BEGIN Provided records

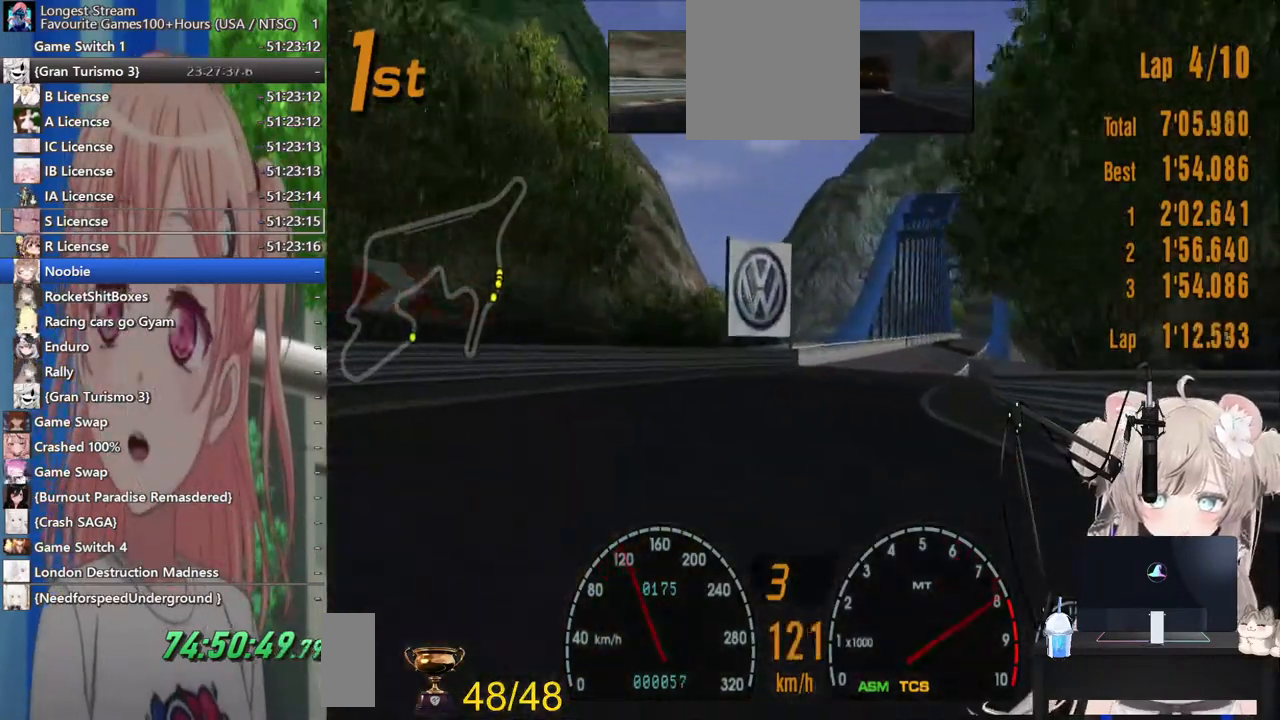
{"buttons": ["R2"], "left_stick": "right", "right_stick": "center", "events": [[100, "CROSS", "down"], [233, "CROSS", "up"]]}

END Provided records
BEGIN Provided records

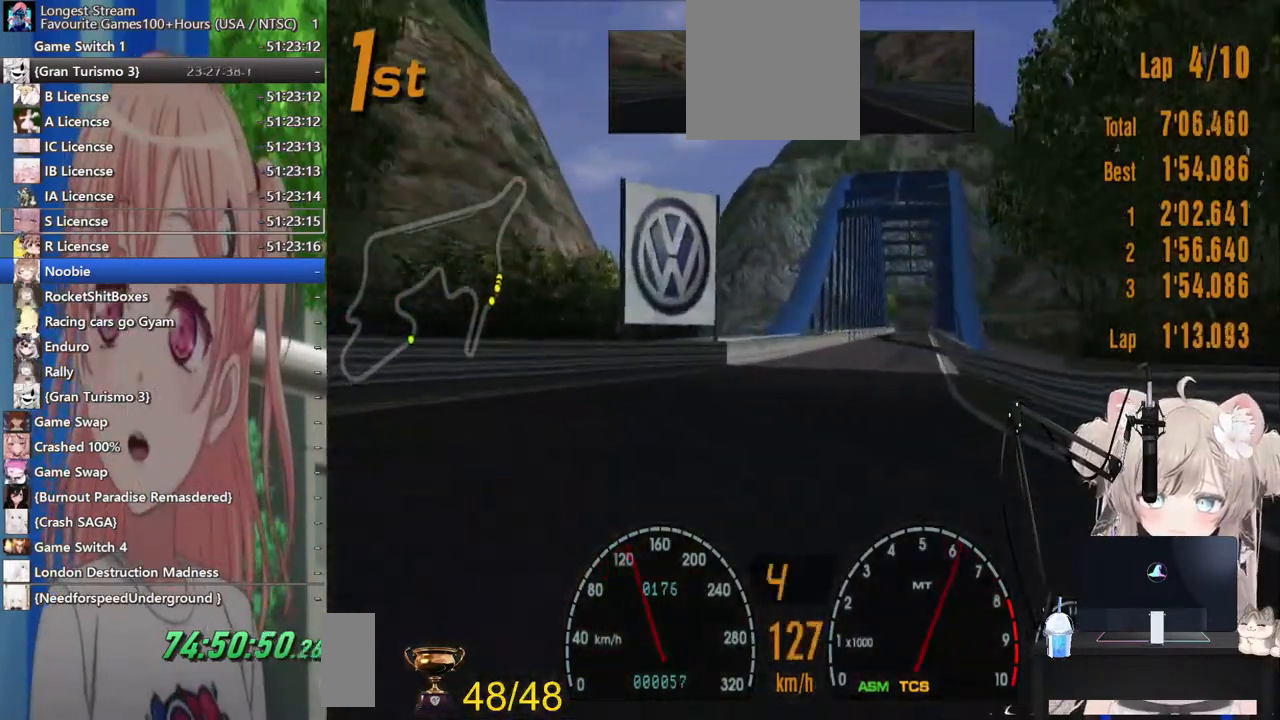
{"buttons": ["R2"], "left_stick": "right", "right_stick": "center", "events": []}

END Provided records
BEGIN Provided records

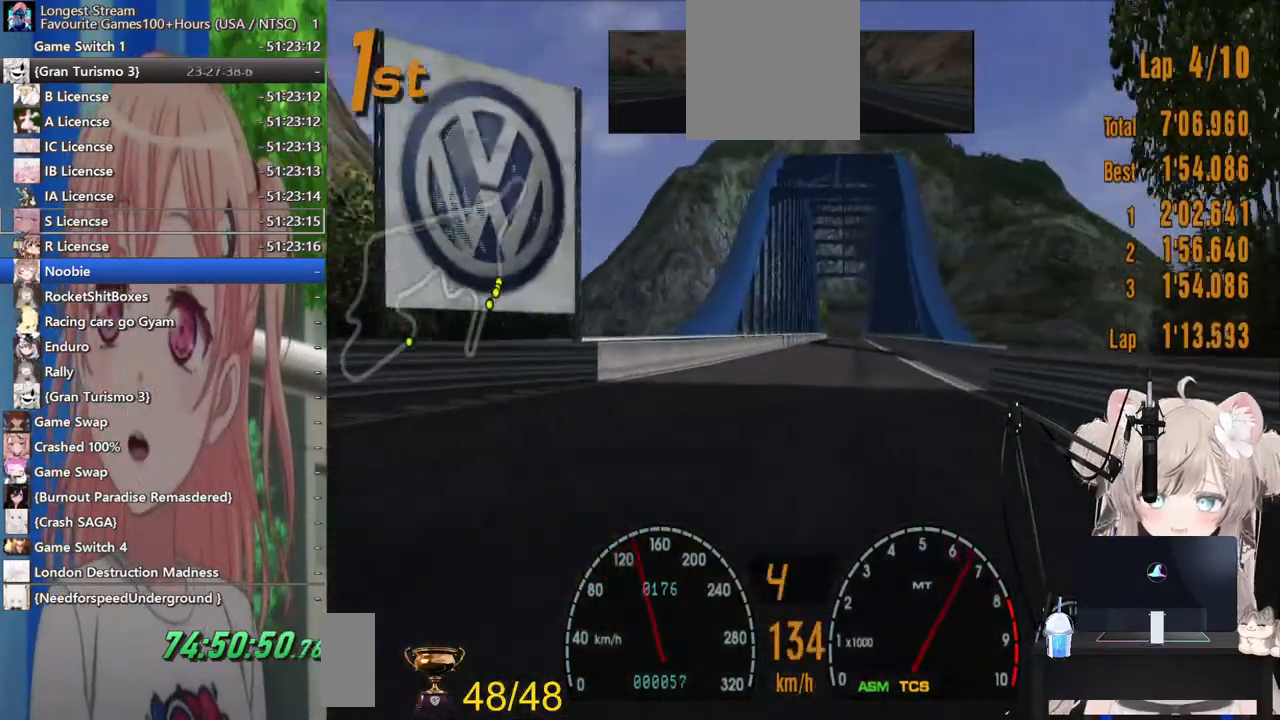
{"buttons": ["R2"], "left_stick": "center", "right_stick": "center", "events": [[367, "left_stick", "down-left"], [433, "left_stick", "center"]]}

END Provided records

Exercise brief
Give the number of lines in the entries above that include the word "down", and nothing more.

Response
2